▶ _What this task involves_:
Express the stretch of records from the line containing "genus: Sialia" through the line containing "scientific name: Sphagnum squarrosum" as a Markdown table with the columns Row and Line, numbering each line in Row and leaving out blank lines.

== Rows

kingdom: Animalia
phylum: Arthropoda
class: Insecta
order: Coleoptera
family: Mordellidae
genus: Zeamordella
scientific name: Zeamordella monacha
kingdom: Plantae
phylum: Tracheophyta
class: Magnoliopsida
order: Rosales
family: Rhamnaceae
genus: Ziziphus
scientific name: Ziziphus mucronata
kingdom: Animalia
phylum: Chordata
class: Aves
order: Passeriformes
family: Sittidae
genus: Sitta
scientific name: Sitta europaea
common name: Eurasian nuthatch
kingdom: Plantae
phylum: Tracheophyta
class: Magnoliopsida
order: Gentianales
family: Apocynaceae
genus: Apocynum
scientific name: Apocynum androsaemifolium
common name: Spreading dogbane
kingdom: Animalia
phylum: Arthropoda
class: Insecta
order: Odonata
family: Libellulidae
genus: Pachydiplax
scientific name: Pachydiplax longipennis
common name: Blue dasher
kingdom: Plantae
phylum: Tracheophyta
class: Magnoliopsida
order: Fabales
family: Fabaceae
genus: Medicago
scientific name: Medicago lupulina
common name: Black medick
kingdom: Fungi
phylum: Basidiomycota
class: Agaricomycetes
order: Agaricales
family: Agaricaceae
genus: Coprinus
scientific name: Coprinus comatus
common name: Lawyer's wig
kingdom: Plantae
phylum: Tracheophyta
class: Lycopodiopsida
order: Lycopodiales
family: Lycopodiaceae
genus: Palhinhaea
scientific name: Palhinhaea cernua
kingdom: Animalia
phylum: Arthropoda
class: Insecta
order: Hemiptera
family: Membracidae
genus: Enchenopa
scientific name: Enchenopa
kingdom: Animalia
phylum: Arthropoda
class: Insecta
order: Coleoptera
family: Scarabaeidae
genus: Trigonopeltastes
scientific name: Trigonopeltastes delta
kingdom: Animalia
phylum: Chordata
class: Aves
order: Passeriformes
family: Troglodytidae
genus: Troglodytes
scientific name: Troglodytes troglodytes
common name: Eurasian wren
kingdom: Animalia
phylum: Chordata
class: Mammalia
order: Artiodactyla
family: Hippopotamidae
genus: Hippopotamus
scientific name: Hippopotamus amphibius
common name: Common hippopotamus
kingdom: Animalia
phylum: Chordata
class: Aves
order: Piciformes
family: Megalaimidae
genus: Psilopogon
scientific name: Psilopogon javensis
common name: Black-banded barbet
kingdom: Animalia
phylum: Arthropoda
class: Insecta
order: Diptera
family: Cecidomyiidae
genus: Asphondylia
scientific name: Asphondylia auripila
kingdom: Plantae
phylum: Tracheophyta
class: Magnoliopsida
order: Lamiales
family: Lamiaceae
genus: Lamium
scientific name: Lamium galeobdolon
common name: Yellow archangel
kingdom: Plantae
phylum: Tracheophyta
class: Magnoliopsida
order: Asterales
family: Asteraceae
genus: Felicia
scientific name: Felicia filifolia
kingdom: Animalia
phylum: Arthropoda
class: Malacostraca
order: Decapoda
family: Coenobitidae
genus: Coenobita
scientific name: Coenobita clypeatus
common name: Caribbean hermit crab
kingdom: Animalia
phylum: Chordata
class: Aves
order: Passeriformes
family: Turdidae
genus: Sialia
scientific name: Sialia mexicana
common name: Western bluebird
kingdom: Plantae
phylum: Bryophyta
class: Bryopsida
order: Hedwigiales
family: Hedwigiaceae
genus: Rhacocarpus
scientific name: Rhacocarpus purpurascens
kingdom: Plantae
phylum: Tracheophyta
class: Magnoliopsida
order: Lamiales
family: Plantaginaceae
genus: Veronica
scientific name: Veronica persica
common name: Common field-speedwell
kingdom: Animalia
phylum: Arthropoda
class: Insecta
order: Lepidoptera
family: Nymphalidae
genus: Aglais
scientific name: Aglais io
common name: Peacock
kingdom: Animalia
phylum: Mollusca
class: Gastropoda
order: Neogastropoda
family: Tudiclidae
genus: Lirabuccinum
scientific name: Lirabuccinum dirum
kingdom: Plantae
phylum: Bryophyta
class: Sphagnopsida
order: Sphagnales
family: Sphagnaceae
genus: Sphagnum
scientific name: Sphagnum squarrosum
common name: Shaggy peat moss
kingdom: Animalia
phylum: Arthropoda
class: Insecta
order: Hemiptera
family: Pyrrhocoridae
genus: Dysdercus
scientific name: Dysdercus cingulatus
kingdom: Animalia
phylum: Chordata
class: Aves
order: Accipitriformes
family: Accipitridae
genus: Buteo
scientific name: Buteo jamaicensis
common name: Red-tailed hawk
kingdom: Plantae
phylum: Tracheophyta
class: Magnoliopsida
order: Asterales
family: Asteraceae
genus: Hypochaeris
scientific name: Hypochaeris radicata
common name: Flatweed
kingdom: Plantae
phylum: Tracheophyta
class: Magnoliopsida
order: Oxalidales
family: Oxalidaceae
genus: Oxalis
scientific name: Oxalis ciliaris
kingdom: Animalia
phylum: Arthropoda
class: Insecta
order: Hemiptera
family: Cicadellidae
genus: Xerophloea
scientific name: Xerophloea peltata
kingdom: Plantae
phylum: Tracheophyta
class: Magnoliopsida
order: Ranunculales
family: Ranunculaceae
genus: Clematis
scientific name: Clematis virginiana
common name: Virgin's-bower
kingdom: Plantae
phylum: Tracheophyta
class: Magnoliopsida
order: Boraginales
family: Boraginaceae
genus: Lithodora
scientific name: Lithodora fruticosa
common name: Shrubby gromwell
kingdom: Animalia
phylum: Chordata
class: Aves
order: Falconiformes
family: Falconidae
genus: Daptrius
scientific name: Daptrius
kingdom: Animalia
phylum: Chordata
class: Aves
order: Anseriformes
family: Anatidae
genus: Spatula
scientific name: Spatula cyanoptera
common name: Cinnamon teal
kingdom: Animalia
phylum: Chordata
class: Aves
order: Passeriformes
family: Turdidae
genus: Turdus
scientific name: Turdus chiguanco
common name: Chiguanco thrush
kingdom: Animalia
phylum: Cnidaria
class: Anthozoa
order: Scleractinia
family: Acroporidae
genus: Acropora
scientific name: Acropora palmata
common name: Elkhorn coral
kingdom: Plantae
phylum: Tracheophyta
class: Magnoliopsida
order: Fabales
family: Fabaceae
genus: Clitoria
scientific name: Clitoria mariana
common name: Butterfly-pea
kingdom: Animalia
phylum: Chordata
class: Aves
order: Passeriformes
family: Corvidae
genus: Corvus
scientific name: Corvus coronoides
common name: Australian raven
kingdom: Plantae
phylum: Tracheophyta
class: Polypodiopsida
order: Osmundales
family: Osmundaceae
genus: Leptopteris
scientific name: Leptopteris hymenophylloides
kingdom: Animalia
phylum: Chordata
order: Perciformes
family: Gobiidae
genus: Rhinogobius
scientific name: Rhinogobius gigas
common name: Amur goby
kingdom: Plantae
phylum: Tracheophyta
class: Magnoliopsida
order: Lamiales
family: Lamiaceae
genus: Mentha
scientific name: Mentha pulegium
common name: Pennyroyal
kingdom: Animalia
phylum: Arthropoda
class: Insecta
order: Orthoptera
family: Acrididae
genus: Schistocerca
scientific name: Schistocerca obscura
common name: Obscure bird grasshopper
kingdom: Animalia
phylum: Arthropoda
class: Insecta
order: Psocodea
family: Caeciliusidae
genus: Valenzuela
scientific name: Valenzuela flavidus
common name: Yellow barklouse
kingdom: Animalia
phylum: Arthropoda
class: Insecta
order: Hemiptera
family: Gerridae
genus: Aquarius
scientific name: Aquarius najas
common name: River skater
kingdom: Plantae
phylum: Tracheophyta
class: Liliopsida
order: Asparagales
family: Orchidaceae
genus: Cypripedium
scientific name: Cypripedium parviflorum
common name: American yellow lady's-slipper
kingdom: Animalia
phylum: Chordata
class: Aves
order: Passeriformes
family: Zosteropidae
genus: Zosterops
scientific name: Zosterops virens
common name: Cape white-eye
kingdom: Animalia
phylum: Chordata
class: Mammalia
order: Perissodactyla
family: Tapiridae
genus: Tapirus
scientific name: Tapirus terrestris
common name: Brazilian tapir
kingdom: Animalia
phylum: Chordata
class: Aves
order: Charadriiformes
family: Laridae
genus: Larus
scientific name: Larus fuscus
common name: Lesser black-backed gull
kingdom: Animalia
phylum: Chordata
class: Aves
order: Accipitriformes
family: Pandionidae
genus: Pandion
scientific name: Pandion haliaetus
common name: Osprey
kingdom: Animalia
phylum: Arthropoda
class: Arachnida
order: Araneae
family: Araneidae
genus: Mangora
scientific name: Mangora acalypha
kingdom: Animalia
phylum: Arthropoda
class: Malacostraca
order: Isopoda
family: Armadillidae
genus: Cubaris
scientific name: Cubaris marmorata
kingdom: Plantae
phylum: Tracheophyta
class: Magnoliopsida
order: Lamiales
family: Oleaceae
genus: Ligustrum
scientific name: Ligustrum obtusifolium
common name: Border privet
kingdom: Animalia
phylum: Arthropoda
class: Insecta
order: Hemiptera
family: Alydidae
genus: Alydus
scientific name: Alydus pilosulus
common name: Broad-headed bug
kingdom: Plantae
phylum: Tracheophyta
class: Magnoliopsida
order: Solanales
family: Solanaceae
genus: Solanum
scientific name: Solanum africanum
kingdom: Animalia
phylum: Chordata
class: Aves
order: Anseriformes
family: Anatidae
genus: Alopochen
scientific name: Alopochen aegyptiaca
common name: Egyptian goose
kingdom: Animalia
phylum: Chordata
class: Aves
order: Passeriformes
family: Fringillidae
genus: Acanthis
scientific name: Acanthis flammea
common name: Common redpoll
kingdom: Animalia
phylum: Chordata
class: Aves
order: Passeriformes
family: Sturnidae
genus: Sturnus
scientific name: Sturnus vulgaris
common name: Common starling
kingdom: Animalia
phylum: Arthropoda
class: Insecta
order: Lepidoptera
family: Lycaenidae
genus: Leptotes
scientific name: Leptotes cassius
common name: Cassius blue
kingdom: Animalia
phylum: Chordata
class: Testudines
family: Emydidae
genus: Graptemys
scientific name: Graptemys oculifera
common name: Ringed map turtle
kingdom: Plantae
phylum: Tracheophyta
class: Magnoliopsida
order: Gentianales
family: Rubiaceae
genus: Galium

====

▶ _Answer for the task_:
| Row | Line |
|---|---|
| 1 | genus: Sialia |
| 2 | scientific name: Sialia mexicana |
| 3 | common name: Western bluebird |
| 4 | kingdom: Plantae |
| 5 | phylum: Bryophyta |
| 6 | class: Bryopsida |
| 7 | order: Hedwigiales |
| 8 | family: Hedwigiaceae |
| 9 | genus: Rhacocarpus |
| 10 | scientific name: Rhacocarpus purpurascens |
| 11 | kingdom: Plantae |
| 12 | phylum: Tracheophyta |
| 13 | class: Magnoliopsida |
| 14 | order: Lamiales |
| 15 | family: Plantaginaceae |
| 16 | genus: Veronica |
| 17 | scientific name: Veronica persica |
| 18 | common name: Common field-speedwell |
| 19 | kingdom: Animalia |
| 20 | phylum: Arthropoda |
| 21 | class: Insecta |
| 22 | order: Lepidoptera |
| 23 | family: Nymphalidae |
| 24 | genus: Aglais |
| 25 | scientific name: Aglais io |
| 26 | common name: Peacock |
| 27 | kingdom: Animalia |
| 28 | phylum: Mollusca |
| 29 | class: Gastropoda |
| 30 | order: Neogastropoda |
| 31 | family: Tudiclidae |
| 32 | genus: Lirabuccinum |
| 33 | scientific name: Lirabuccinum dirum |
| 34 | kingdom: Plantae |
| 35 | phylum: Bryophyta |
| 36 | class: Sphagnopsida |
| 37 | order: Sphagnales |
| 38 | family: Sphagnaceae |
| 39 | genus: Sphagnum |
| 40 | scientific name: Sphagnum squarrosum |